Consumidor lesado, outra vez


Pedro J. Bondaczuk


O leite do tipo C, aquele raliunho, cujo gosto na maioria das marcas não é dos melhores e que o consumidor desconfia que tenha mais água do que nutrientes característicos desse alimento, está com seus preços liberados. Até aí, tudo bem. A liberação já foi noticiada e comentada fartamente desde o início da semana.

A notícia que mexe com os brios do crítico é a que diz que o governo está estudando retaliações aos laticínios, produtores e beneficiadores do produto que o aumentaram em até 65,4%, quando o compromisso era o de uma alta de 34%. Como se vê, faz uma falta imensa por aqui um Ralph Nader, o legendário defensor dos consumidores norte-americanos, que abriu – e venceu – uma guerra contra aqueles que lesam a boa fé e o bolso do cidadão.

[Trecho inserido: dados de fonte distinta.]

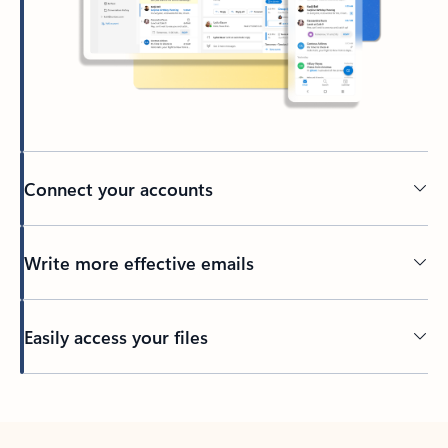
Connect your accounts
Write more effective emails
Easily access your files
Back to tabs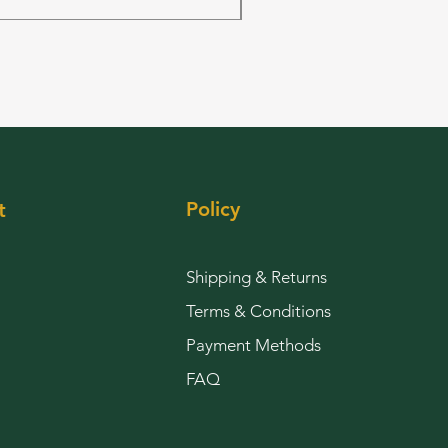
Policy
t
Shipping & Returns
Terms & Conditions
Payment Methods
FAQ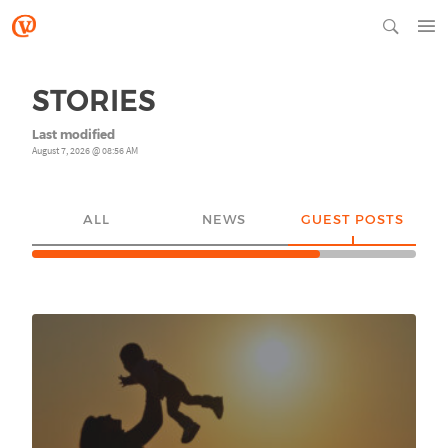
STORIES
Last modified
August 7, 2026 @ 08:56 AM
ALL
NEWS
GUEST POSTS
YO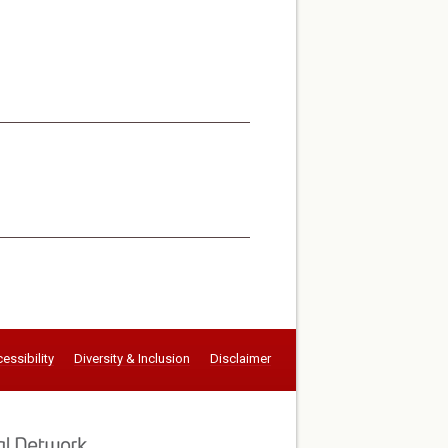
essibility
Diversity & Inclusion
Disclaimer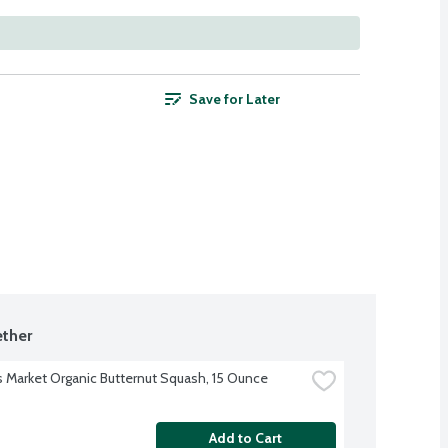
Save for Later
ther
s Market Organic Butternut Squash, 15 Ounce
Add to Cart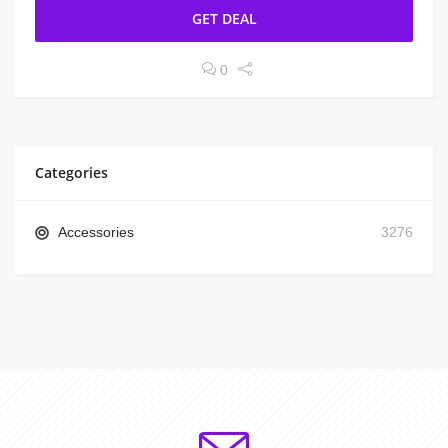
GET DEAL
0
Categories
Accessories
3276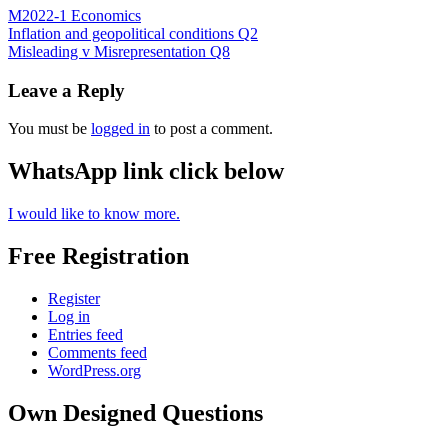
M2022-1 Economics
Post
Inflation and geopolitical conditions Q2
Misleading v Misrepresentation Q8
navigation
Leave a Reply
You must be
logged in
to post a comment.
WhatsApp link click below
I would like to know more.
Free Registration
Register
Log in
Entries feed
Comments feed
WordPress.org
Own Designed Questions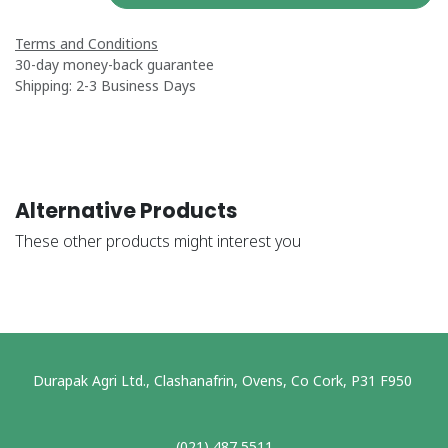
Terms and Conditions
30-day money-back guarantee
Shipping: 2-3 Business Days
Alternative Products
These other products might interest you
Durapak Agri Ltd., Clashanafrin, Ovens, Co Cork, P31 F950
(021) 487 5511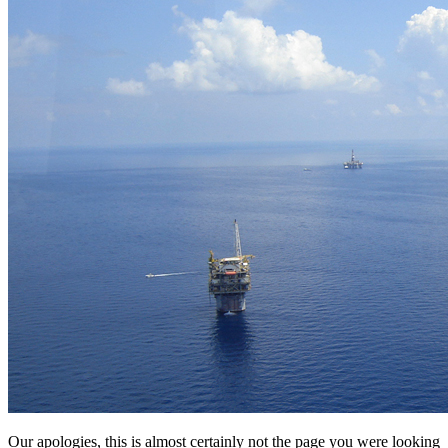
Our apologies, this is almost certainly not the page you were looking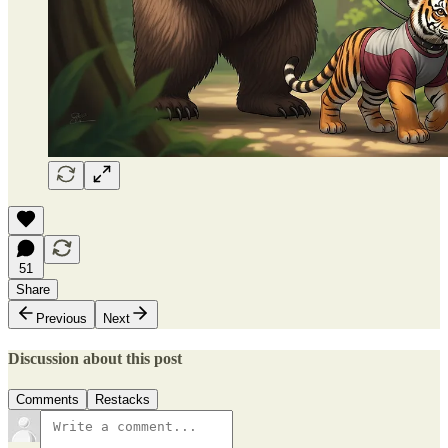
51
Share
Previous
Next
Discussion about this post
Comments
Restacks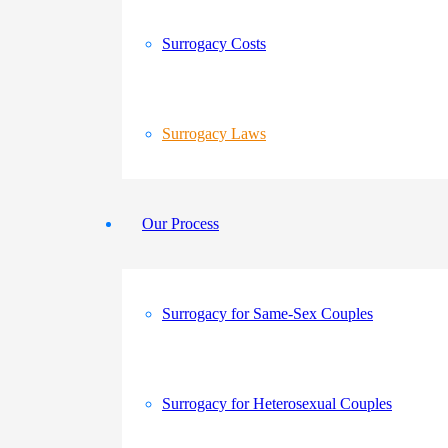
Surrogacy Costs
Surrogacy Laws
Our Process
Surrogacy for Same-Sex Couples
Surrogacy for Heterosexual Couples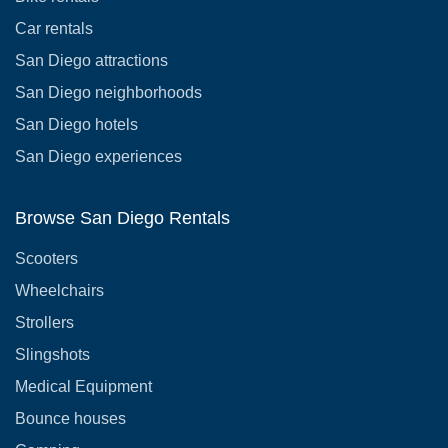
Car rentals
San Diego attractions
San Diego neighborhoods
San Diego hotels
San Diego experiences
Browse San Diego Rentals
Scooters
Wheelchairs
Strollers
Slingshots
Medical Equipment
Bounce houses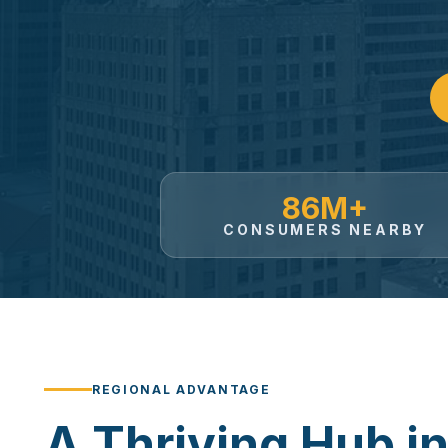
86M+
CONSUMERS NEARBY
REGIONAL ADVANTAGE
A Thriving Hub in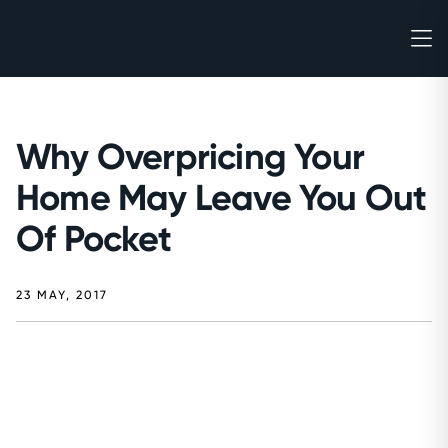
Why Overpricing Your
Home May Leave You Out
Of Pocket
23 MAY, 2017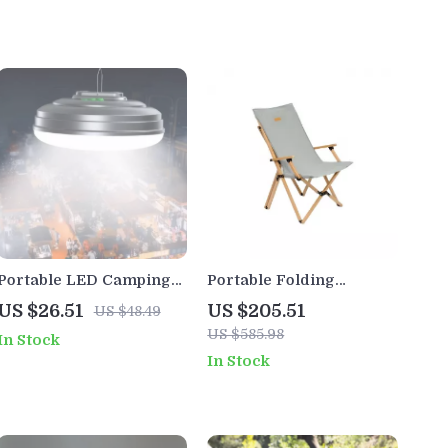
Portable LED Camping
Portable Folding
Lantern – Rechargeable
Wooden Outdoor
US $26.51
US $205.51
US $48.49
Waterproof Tent Light
Butterfly Chair with
US $585.98
In Stock
with Magnet
Armrests
In Stock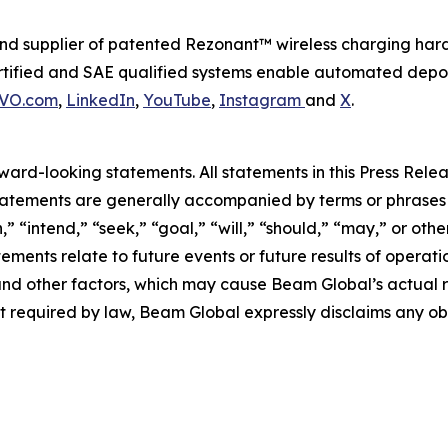
d supplier of patented Rezonant™ wireless charging har
tified and SAE qualified systems enable automated depot o
VO.com
,
LinkedIn
,
YouTube
,
Instagram
and
X
.
rd-looking statements. All statements in this Press Releas
tements are generally accompanied by terms or phrases su
,” “intend,” “seek,” “goal,” “will,” “should,” “may,” or ot
atements relate to future events or future results of operat
nd other factors, which may cause Beam Global’s actual re
t required by law, Beam Global expressly disclaims any o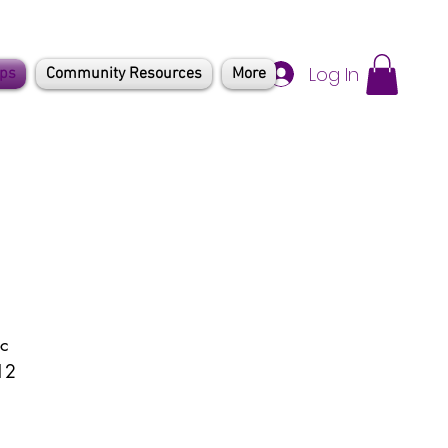
Log In
mps
Community Resources
More
c 
12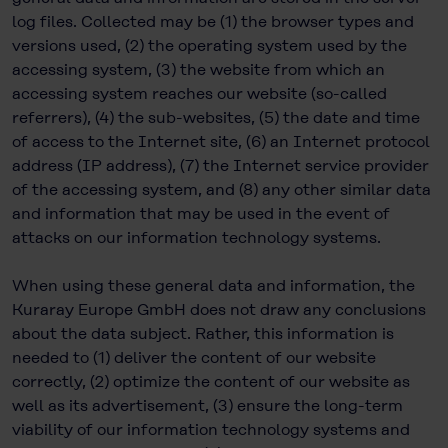
log files. Collected may be (1) the browser types and
versions used, (2) the operating system used by the
accessing system, (3) the website from which an
accessing system reaches our website (so-called
referrers), (4) the sub-websites, (5) the date and time
of access to the Internet site, (6) an Internet protocol
address (IP address), (7) the Internet service provider
of the accessing system, and (8) any other similar data
and information that may be used in the event of
attacks on our information technology systems.
When using these general data and information, the
Kuraray Europe GmbH does not draw any conclusions
about the data subject. Rather, this information is
needed to (1) deliver the content of our website
correctly, (2) optimize the content of our website as
well as its advertisement, (3) ensure the long-term
viability of our information technology systems and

Fomos, somos e sempre seremos defensores do livre mercado. Mas insistimos que tal liberdade somente existe onde não há cartéis, monopólios ou oligopólios. Onde há uma saudável concorrência entre produtores e comerciantes, envolvendo a dobradinha irresistível: qualidade e preço.

Em relação ao leite, porém, onde ela está? Alguém conhece quem esteja vendendo o produto mais barato? O que causa espanto em tudo isso é a falta de sensibilidade humana. Não é segredo para ninguém que a qualidade do produto tipo C é sofrível. E não se trata de crítica vazia e nem de alguma eventual manobra política.

É um fato facilmente constatável. Basta que qualquer pessoa dê um pulinho ao bar ou armazém da esquina, compre um litro e prove – se é que há quem não conheça essa má qualidade.

O próprio fato de ser C indica tratar-se de mercadoria de terceira qualidade. Ainda assim, é o alimento por excelência da população de baixa renda do País, cerca de 130 milhões de brasileiros (um Bangladesh e uma Alemanha Oriental somados em termos de habitantes).

A decisão de liberar o preço chega a ser trágica para um contingente tão expressivo de pessoas, quando se sabe que o salário mínimo do Brasil, mesmo com o aumento de 27,14% deste mês, é o segundo mais baixo do mundo, equivalente a míseros US$ 67, acima somente daquele que é pago na Guatemala.

Outro fato que não é novidade para ninguém é a absurda mortalidade infantil brasileira, causada pela subnutrição e suas seqüelas, ou seja, numa linguagem mais clara e dura: pela fome. Se a intenção, com a liberação, foi a de estabelecer uma saudável concorrência, objetivando baratear o produto, algo deixou de ser levado em conta. Alguma coisa falhou. Quem sabe uma disfarçada cartelização desse setor! O que não se admite é a vida de tanta gente vir a ser piorada apenas porque algum tecnocrata deseja testar suas teorias sobre mercado.

(Artigo publicado na página 2, Opinião, do Correio Popular, em 19 de julho de 1990).